# I got him...yes



## rooster (Jul 12, 2008)

My first achery buck went down this sunday, what a rush I am now hooked. It was a 40 yrd shot. I found the deer 30 yrds from where I hit him, (perfect).... He was a perfect four point twenty and one half inches wide and twenty inches tall still in full velvet. I just could not be happier......... I will try to get some pics up but I doubt I can figure it out. If someone wanted to post them for me I could email them that would be cool.


----------



## Riverrat77 (Sep 7, 2007)

Awesome man... great job!


----------



## dkhntrdstn (Sep 7, 2007)

congrats on him


----------



## Mountain Time (Sep 24, 2007)

Congrats.
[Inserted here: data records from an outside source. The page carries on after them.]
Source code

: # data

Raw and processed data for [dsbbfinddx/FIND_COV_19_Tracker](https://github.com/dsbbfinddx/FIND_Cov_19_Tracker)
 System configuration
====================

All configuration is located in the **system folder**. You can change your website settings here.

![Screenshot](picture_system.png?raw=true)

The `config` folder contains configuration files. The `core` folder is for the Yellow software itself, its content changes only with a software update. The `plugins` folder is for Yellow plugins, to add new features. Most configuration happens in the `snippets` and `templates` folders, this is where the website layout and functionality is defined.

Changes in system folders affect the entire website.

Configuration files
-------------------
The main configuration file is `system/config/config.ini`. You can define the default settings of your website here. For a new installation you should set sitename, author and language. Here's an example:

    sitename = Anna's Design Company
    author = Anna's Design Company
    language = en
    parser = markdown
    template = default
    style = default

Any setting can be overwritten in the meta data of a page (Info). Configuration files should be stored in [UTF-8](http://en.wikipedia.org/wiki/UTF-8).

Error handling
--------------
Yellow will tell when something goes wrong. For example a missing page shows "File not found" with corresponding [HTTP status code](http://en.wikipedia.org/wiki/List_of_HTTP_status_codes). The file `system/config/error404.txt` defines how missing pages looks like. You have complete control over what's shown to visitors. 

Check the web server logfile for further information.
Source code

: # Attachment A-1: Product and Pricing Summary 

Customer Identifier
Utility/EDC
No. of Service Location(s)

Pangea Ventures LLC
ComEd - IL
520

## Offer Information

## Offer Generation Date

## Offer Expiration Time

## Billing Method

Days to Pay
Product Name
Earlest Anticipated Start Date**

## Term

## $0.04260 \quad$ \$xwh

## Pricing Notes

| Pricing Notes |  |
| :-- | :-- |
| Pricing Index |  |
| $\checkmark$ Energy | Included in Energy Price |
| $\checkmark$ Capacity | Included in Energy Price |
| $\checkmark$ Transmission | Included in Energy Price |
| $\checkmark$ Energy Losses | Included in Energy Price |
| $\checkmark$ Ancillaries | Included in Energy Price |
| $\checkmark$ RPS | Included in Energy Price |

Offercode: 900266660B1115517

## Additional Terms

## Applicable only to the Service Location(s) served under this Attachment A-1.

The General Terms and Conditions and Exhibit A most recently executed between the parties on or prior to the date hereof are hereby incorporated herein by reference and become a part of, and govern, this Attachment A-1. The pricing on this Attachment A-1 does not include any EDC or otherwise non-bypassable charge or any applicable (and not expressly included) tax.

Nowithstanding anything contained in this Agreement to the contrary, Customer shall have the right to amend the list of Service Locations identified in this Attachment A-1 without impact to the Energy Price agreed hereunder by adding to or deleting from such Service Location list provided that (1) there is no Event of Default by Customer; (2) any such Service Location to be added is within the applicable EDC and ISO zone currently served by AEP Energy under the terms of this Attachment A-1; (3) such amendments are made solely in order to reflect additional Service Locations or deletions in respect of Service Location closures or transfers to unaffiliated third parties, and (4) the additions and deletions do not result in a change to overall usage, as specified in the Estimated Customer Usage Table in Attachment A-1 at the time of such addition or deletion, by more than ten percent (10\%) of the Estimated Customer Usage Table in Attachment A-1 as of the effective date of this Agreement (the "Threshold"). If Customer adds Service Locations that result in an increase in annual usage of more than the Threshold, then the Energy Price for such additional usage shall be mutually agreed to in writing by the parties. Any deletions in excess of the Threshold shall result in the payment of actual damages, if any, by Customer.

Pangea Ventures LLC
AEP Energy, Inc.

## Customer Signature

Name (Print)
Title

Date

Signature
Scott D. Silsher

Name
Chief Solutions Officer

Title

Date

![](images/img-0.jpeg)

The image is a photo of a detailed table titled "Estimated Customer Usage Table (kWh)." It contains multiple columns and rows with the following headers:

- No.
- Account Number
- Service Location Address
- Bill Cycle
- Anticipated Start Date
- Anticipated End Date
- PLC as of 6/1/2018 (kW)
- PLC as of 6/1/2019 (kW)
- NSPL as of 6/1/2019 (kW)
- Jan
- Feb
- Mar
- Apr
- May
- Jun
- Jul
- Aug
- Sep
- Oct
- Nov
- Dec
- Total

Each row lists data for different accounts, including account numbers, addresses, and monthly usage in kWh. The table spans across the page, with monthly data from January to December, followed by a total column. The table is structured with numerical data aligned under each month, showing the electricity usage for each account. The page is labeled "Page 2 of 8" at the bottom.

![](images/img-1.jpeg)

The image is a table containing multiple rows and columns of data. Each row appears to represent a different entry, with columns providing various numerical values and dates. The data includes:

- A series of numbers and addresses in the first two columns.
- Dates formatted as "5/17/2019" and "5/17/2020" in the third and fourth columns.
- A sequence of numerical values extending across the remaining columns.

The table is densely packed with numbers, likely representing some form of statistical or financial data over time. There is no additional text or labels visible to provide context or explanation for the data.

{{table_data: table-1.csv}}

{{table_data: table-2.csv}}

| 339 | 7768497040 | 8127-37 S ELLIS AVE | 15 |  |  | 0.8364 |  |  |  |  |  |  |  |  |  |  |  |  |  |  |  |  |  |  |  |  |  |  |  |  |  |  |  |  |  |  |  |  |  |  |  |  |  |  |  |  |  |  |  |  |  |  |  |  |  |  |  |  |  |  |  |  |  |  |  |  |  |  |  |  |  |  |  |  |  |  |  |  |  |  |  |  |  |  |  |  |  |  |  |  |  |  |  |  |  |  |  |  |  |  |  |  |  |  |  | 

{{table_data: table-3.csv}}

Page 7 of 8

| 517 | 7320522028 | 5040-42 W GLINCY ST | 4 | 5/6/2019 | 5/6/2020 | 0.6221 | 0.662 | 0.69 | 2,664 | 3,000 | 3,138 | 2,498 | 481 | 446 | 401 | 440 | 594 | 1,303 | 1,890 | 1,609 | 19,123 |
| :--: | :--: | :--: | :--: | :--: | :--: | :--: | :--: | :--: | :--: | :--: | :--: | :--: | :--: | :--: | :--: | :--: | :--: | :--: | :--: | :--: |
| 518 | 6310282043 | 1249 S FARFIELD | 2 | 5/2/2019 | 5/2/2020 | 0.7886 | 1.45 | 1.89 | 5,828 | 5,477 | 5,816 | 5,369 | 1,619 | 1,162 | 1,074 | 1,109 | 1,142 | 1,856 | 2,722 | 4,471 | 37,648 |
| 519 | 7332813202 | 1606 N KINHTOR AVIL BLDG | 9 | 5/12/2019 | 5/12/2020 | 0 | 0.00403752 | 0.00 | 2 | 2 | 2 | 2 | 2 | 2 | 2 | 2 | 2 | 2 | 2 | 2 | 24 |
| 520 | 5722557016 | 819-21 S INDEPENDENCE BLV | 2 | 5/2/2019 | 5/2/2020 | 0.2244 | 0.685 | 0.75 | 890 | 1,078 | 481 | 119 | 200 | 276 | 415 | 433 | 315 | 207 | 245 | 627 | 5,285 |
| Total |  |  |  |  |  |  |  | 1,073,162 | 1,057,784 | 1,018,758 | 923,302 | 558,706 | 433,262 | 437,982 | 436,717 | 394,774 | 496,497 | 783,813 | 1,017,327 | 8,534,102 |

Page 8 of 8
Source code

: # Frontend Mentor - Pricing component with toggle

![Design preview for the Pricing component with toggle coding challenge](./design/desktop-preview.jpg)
Sounds like a great buck. We would love to see pictures, so if you need help posting them up let us know. 

photobucket.com is a great place to upload them to and then you can creat a link in your post.


----------



## Nor-tah (Dec 16, 2007)

Good for you!!! That is so cool!


----------



## Al Hansen (Sep 7, 2007)

Very cool. Congrats.... 8)


----------



## El Matador (Dec 21, 2007)

Here he is! Nice buck, excellent work :mrgreen:


----------



## Mr. Loopy (Dec 20, 2007)

VERY NICE!


----------



## muzzlehutn (Oct 26, 2007)

Nice buck! hope I can stumble on to one like that on the MUZZ!


----------



## Treehugnhuntr (Sep 7, 2007)

Nice job.


----------



## Nueces (Jul 22, 2008)

That's a nice shot at 40 yards, congrats on the buck!


----------



## dkhntrdstn (Sep 7, 2007)

Nice buck


----------



## InvaderZim (Sep 7, 2007)

Great Job!


----------



## elkbudy (Dec 24, 2007)

nice job


----------



## wyogoob (Sep 7, 2007)

congrats


----------